Migration is particularly complex but very necessary. A 20-year-old facility cannot house servers due to today’s rack density levels, and sometimes they contain multiple customers too which makes it more complicated still. Then you really have to work together with the commercial side of the company and start discussing timeframes and mission-critical factors with customers. You can upgrade in a phased way, using new power feeds for existing equipment. The important thing is to develop, test, and agree on a plan together with the operations team, the account management team, and the clients. This makes the facility development team a guest in a live data center, and you need to make sure you are a welcome new member of the team that adds value for customers.

Right-sizing & reuse

The data center industry is very good at committing a lot of capital and therefore, a lot of natural resources to data centers that are barely used, and the level of redundancy is frequently excessive. I don't think that is a sustainable way of thinking. If you use a reliable power grid then your design standards and processes should ensure optimum uptimes without overspecification. If you need cooling equipment, find the most efficient way of designing it in terms of redundancy. Will it be N or N+1 and how will you divide up redundancy? Right-sizing reduces outlay but it's also a sustainable design issue.

Being better neighbors

In a retrofit environment, you are often closer to businesses and residential areas, and you can try to support their needs, which makes you a better neighbor. New power and cooling infrastructure make it possible to transform your site’s relationship with the neighborhood, sharing excess heat or supporting the local grid. If you are installing a heat exchange, you can switch around the mechanics of the heat exchange on the heat pump and it becomes a free cooler. This has the added benefit of making a lot less noise. After two upgrade phases, the second of which increased heat reuse to almost 100 percent, reuse efficiency is now 0.21 in our CPH-1 facility, which means that we are way beyond a 1.1 or 1.2 PUE.

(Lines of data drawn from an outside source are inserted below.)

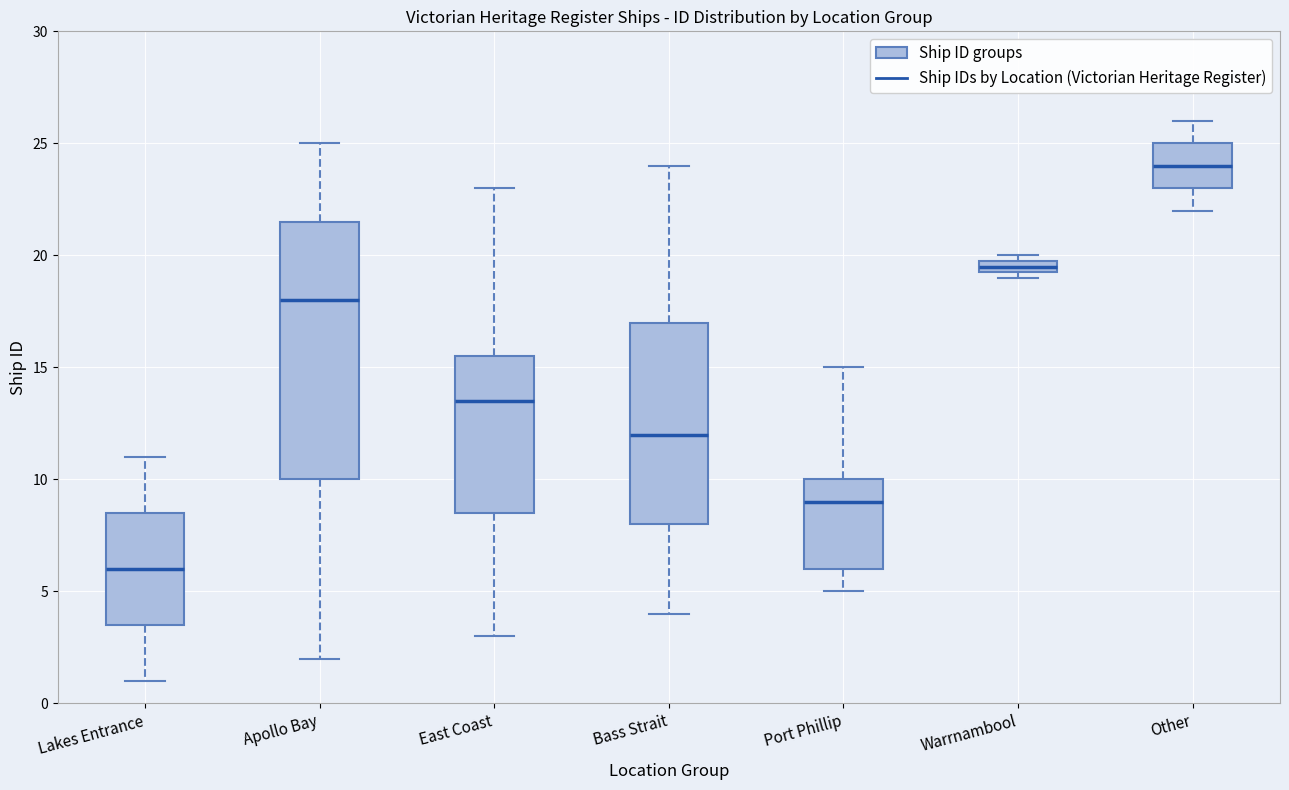

Comparing the boxes themselves (not the whiskers), which one is the tallest?

Apollo Bay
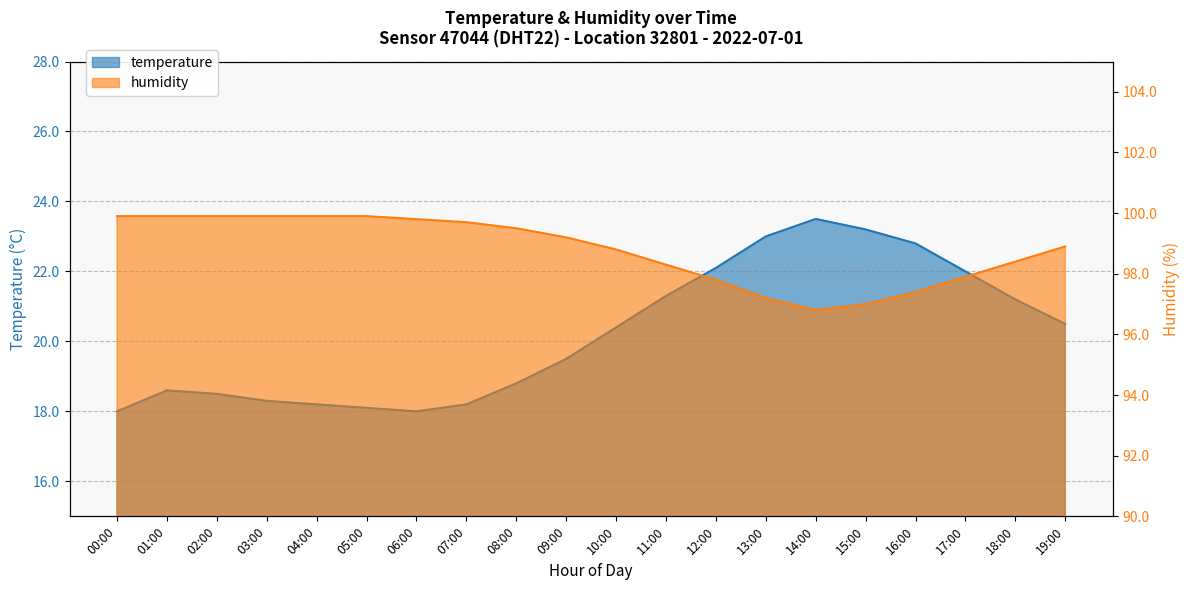

Reading right to left, list all the values displayed in this chart.

temperature: 19:00=20.5	18:00=21.2	17:00=22.0	16:00=22.8	15:00=23.2	14:00=23.5	13:00=23.0	12:00=22.1	11:00=21.3	10:00=20.4	09:00=19.5	08:00=18.8	07:00=18.2	06:00=18.0	05:00=18.1	04:00=18.2	03:00=18.3	02:00=18.5	01:00=18.6	00:00=18.0
humidity: 19:00=98.9	18:00=98.4	17:00=97.9	16:00=97.4	15:00=97.0	14:00=96.8	13:00=97.2	12:00=97.8	11:00=98.3	10:00=98.8	09:00=99.2	08:00=99.5	07:00=99.7	06:00=99.8	05:00=99.9	04:00=99.9	03:00=99.9	02:00=99.9	01:00=99.9	00:00=99.9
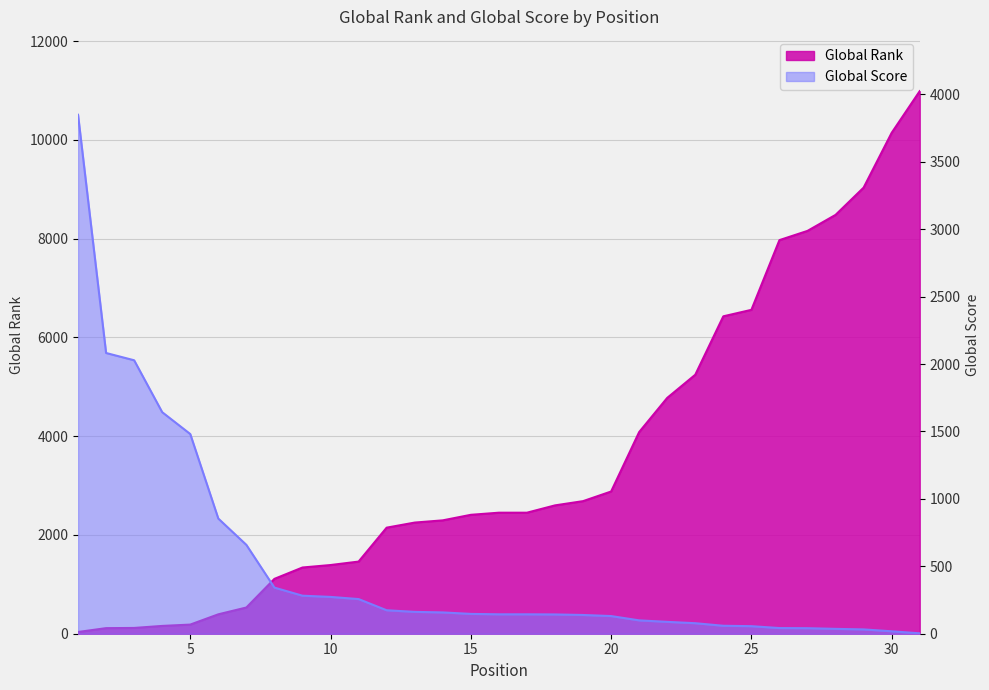

At how many categories does at least one series exceed 3526?

12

The other option is grid support. Having your diesel generators or batteries as backup for the grid requires code compliance and means you can add resilience to the grid during peaks in demand. You can give something back instead of just installing a data center and building a big fence around it. We offer grid support in Copenhagen and Brussels and are building it out in Hamburg, It’s something we will install in all our new developments, both brown and greenfield.

Phased planning

Long-term plans for brownfield sites are vital. Can you develop the site even further over several phases? How might power needs and providers evolve? Where you have larger sites, as we do in Berlin and Paris, different elements require different approaches. On those sites, there are one or two operational data centers as well as other buildings that can become part of a mixed development and be separated. Or part of the plot can be set aside as a green community space or for biodiversity.

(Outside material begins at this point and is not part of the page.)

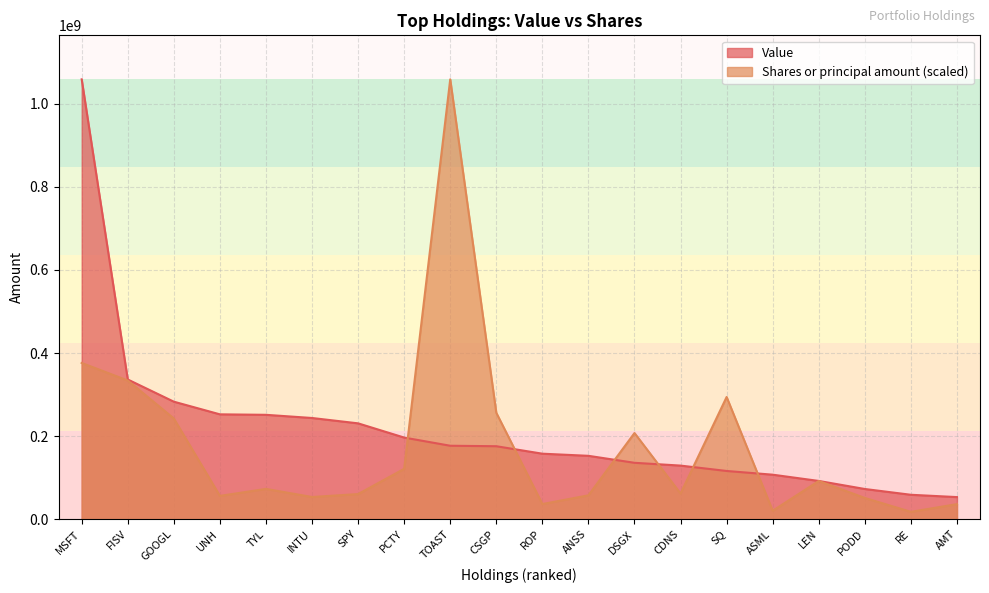

Reading left to right, transcribe all the data shown in this chart.

Value: MSFT=1058808264.0	FISV=336303044.0	GOOGL=282904533.0	UNH=252436841.0	TYL=251273268.0	INTU=243633564.0	SPY=230746437.0	PCTY=196501645.0	TOAST=176831803.0	CSGP=175667661.0	ROP=157707719.0	ANSS=152576201.0	DSGX=135779439.0	CDNS=129055252.0	SQ=116105266.0	ASML=107158489.0	LEN=92106712.0	PODD=72731108.0	RE=58804141.0	AMT=53241510.0
Shares or principal amount: MSFT=376069997.9	FISV=333888021.4	GOOGL=242453085.1	UNH=56150449.0	TYL=72978716.5	INTU=53476372.4	SPY=60536028.8	PCTY=121284691.7	TOAST=1058808264.0	CSGP=256222157.0	ROP=36521713.2	ANSS=57507113.3	DSGX=207463100.5	CDNS=61772918.1	SQ=294194963.8	ASML=20415347.7	LEN=92040091.4	PODD=51142443.3	RE=17743738.4	AMT=36308742.6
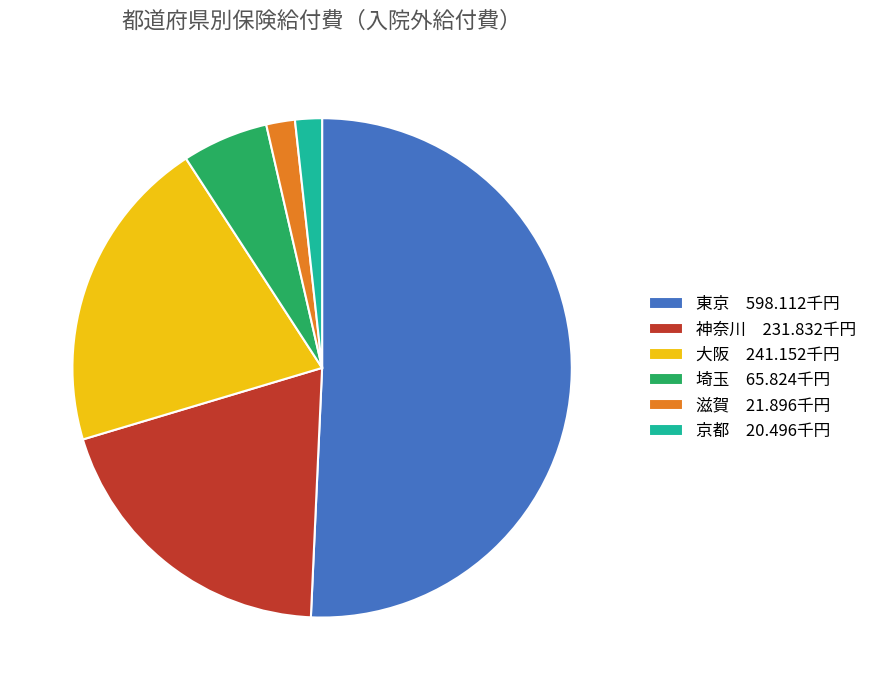

Do 東京 598.112千円 and 神奈川 231.832千円 together represent more than half of the pie?

Yes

Detaching projects makes them more easy to handle and adds to local amenities. This is where your contractors and partnerships are key to success. In a complex development, you need to run jobs in parallel, so you don’t want to approach it like “half a man and a horse’s head” as the saying goes in Dutch (“anderhalve man en een paardenkop”). Detailed scenario planning is the key, and it needs to take place early and cover the long term.

Reaping the rewards

The rewards of an effective retrofit are significant, particularly in today’s power-constrained and highly regulated hubs. For instance, at our new site in Haarlem, on the edge of Amsterdam, we have a well-used site that has never been fully utilized. By building in the latest sustainable standards we can stay within the current regulatory guidelines and transform efficiency levels.

The end result will be a state-of-the-art data center with a 10MvA connection, allowing 8MW of IT capacity, in a site where demand is extremely high and supply is constrained. Retrofitting is a critical process for both digital business continuity and sustainability.